The problem for Germany as highlighted by the GDP data is that the economy remains highly export dependent and given that global trade continues to shrink it points to very difficult times ahead. Moreover, the likelihood of a much bigger increase in unemployment and ongoing problems in the financial sector, points to the outlook for the consumer remaining very tough indeed for a long time to come.

Financial sector problems will only delay recovery.  A report in the UK’s Telegraph even carries a warning from the German bank regulator that toxic debts at German banks could blow up “like a grenade”. I won’t spend any more time on toxic debts at European banks but suggest reading a previous post titled “Stress testing European and UK banks” ,that highlights the lack of transparency and potential for much more writedowns in the months to come.

The problem is not just a German one. The eurozone economy is likely to recover much more slowly than the US despite the fact that the US was at the epicenter of the crisis. The major difference is that policy in the US is far more aggressive and rapid compared to Europe. European policymakers have struggled to put together any form of co-ordinated policy response and there is still an unwillingness from Germany to enact a fiscal stimulus package despite the fact the economy has weakened more rapidly than many other countries.

Moreover, conflict within the European Central Bank (ECB) council means that an aggressive move towards quantitative easing appears highly unlikely. The latest measure by the ECB to purchase EUR 60 billion in covered bonds hardly registered with markets. Faced with many opposing views from within the ECB representing many different countries this situation is unlikely to change anytime soon. As a result, Europe is destined for a snail’s pace of recovery, which could also stall the appreciation of the euro in the month ahead.

More delay from the ECB

Once again the European Central Bank (ECB) left markets hanging following its decision to cut interest rates by less than the market expected. Unlike the Bank of England which has been quick and aggressive in cutting interest rates and adopting unconventional policy the ECB has lagged behind due in large part to the difficulty in forging a consensus with so many council members involved in the decision making progress.

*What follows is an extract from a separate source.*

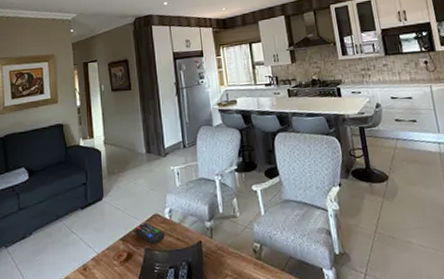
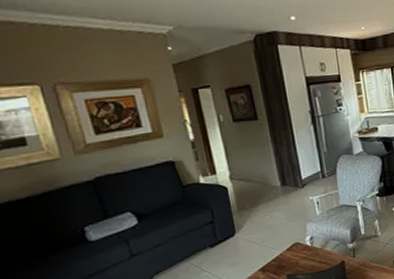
remote control: present [135,222,165,245] -> none [274,251,307,271]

The ECB put off a decision to introduce new unconventional monetary policy tools until the May meeting due to the opposing views of various council members which in the end resulted in an unstable compromise. Although ECB President Trichet kept the door open to further easing the room is now limited, with another cut to 1% possible at the May meeting.

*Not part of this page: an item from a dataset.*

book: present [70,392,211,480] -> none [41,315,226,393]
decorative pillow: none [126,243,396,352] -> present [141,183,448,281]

This will be less important and less influential on the economy compared to potential new measures that could include purchasing more commercial paper and corporate debt, widening the pool of collateral accepted in market operations and increasing the maturity of loans to banks. Buying government debt still seems unlikely given the technical problems in doing so.

The euro rallied against the US dollar following the ECB’s decision due to the fact that European interest rates remain relatively high compared to the US but a stronger euro will not come as good news for Eurozone exporters who are struggling in the face of a collapse in global demand.

The ECB may have put off the decision to another day but it will not be able to escape forever. The May meeting will be crucial to determine just how quickly Europe’s economy will recover. At the moment the lack of strong action suggests a delay in recovery compared to the US.